J’aime écrire pour des gens précis ou au service d’un thème que l’on me donne. La commande du Groupe des 20 m’a permis d’écrire un texte qui, sinon, n’aurait pas vu le jour. Les thèmes - « le diable », « les communications modernes », ou le « diable dans les communications modernes » - impliquaient un choix, une prise de position. Contraignant de fait, le thème donné est une clef pour déverrouiller un imaginaire parfois ronronnant.


J’ai choisi le thème des communications modernes parce que je crois que le silence, les nondits, le ressentiment, les malentendus sont loin d’être modernes et pourtant aussi largement utilisés qu’Internet. La question semble se poser de savoir si c’est l’époque qui fait l’homme. Mais quand bien même tous les moyens se perfectionnent pour mieux « dire », que veut-on dire et que dit-on, au juste ?

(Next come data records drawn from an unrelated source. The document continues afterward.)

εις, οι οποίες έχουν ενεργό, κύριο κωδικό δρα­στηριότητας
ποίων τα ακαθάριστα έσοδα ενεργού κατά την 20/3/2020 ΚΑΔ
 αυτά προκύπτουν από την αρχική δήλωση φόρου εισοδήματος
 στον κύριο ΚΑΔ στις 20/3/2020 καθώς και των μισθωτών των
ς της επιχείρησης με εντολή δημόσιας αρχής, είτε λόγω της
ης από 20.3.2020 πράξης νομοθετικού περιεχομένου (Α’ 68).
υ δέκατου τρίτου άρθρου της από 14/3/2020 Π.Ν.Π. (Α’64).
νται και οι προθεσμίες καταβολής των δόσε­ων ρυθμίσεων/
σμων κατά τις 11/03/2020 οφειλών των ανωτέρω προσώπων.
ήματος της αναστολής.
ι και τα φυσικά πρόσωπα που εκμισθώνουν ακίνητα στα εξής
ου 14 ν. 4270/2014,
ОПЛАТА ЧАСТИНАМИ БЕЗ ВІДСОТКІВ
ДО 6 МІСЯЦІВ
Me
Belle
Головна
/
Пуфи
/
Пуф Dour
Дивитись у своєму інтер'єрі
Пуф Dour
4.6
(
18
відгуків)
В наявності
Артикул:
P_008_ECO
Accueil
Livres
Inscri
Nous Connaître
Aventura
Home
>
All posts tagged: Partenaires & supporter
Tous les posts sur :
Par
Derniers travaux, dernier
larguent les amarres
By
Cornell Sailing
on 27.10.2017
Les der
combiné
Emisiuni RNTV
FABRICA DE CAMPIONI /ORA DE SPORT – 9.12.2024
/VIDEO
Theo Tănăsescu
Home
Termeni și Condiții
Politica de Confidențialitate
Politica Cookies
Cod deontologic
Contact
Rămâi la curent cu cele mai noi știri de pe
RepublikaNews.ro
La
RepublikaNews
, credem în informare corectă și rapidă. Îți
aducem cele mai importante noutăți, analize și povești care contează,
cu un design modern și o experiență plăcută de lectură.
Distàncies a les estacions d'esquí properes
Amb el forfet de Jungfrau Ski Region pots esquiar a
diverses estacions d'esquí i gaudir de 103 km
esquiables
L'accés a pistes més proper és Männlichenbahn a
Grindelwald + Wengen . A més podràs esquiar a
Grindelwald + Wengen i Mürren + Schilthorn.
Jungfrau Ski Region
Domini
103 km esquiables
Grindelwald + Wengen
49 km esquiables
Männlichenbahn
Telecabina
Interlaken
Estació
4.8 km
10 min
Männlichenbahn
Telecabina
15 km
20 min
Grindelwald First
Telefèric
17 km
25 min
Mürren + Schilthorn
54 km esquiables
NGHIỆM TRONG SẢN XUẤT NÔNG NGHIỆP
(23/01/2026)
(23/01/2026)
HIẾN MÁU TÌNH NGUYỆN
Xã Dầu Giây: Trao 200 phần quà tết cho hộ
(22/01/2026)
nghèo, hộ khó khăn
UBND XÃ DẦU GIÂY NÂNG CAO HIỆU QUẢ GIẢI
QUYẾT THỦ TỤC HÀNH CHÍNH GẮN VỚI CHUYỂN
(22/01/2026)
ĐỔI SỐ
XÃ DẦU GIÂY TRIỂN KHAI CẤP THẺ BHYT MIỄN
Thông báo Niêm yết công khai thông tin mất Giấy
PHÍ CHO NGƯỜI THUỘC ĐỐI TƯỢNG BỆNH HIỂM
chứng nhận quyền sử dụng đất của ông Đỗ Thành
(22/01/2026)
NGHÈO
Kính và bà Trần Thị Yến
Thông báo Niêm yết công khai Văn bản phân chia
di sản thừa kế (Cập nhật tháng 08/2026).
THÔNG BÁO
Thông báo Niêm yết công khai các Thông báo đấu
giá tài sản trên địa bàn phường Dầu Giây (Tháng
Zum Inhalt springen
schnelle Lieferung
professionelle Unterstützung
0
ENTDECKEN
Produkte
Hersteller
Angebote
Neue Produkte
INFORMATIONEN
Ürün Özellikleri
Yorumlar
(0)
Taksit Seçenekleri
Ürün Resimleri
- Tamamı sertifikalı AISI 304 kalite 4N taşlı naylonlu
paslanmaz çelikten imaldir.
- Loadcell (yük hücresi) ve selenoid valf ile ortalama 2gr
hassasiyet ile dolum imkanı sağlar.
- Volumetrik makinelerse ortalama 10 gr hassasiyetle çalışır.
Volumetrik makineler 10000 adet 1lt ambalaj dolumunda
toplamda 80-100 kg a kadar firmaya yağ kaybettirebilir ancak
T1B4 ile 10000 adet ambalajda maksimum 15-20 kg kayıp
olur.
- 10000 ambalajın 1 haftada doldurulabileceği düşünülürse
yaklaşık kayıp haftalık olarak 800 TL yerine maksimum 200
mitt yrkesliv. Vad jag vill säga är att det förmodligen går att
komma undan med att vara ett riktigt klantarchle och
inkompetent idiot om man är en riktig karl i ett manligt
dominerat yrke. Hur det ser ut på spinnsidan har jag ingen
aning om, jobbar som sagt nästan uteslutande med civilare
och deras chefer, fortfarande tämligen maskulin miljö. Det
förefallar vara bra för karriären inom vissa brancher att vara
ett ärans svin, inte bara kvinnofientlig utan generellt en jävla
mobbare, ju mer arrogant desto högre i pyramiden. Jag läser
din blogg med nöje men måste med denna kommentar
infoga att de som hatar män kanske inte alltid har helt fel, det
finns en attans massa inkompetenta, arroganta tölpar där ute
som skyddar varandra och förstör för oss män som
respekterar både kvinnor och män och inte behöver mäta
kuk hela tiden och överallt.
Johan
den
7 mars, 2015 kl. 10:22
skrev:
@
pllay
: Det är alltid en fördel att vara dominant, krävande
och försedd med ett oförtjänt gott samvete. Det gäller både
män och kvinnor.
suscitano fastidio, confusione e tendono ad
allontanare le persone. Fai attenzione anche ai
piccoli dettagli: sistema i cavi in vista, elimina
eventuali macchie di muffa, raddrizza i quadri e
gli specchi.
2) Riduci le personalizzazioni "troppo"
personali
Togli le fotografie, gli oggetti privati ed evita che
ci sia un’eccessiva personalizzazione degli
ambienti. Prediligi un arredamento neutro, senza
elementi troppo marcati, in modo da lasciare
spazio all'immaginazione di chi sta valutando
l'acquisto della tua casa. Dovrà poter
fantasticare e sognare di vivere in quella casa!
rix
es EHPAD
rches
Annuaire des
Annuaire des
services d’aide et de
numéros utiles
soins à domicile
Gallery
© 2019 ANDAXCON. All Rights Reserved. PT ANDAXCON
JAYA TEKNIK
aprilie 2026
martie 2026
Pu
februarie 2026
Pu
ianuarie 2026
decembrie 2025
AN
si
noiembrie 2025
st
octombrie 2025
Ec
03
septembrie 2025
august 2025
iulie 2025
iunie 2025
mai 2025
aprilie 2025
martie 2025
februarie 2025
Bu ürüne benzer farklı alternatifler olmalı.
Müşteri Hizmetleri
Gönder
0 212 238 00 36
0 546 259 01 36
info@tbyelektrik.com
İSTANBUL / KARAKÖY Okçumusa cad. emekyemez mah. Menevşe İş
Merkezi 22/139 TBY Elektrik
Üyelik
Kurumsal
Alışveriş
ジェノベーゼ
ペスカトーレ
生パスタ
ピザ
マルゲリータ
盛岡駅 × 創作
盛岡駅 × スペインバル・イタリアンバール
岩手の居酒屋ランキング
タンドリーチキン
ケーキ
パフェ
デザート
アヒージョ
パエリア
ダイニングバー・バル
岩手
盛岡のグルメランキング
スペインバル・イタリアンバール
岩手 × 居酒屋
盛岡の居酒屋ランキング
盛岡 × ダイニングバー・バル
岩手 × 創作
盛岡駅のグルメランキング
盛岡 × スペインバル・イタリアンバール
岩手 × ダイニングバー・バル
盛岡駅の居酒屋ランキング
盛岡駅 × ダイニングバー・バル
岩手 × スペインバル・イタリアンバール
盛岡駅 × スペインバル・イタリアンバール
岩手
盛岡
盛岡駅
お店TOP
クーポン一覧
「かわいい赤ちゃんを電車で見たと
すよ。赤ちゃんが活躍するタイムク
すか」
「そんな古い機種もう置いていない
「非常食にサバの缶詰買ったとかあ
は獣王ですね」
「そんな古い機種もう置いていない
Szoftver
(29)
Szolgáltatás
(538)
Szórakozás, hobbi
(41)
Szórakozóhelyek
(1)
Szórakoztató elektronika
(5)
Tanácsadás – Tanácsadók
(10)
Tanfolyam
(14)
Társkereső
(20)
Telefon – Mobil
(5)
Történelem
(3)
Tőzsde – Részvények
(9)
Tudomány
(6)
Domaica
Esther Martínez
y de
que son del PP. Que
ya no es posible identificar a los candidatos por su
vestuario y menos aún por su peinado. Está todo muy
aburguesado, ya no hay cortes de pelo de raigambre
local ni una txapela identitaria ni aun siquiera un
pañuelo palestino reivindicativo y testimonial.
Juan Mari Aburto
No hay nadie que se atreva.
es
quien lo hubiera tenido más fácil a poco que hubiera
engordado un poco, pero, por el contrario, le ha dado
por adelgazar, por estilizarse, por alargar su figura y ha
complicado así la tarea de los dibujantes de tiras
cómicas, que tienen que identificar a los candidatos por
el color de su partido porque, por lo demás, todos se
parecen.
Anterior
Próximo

Un film terrifiant, « Johnny s’en va-t-en guerre » de Dalton Trumbo, m’a beaucoup inspiré pour terminer le texte de Sans la langue et modeler le rôle du fils. Quant au personnage de la mère, j’ai essayé de ‘me mettre à la place’ de cette femme, qui a suivi toutes les étapes du progrès, qui se coupe du monde par réaction et qui ne croit qu’à la parole, son arme et sa ‘matière principale’.


L’idée d’un individu prisonnier de son ordinateur m’a semblé loufoque, trop absurde, mais j’ai voulu y croire jusqu’au bout, car elle seule s’imposait à mes yeux. Homme-tronc, homme arbre, la végétation sous couvert d’action me semblait refléter la vacuité relative de nos échanges facilités.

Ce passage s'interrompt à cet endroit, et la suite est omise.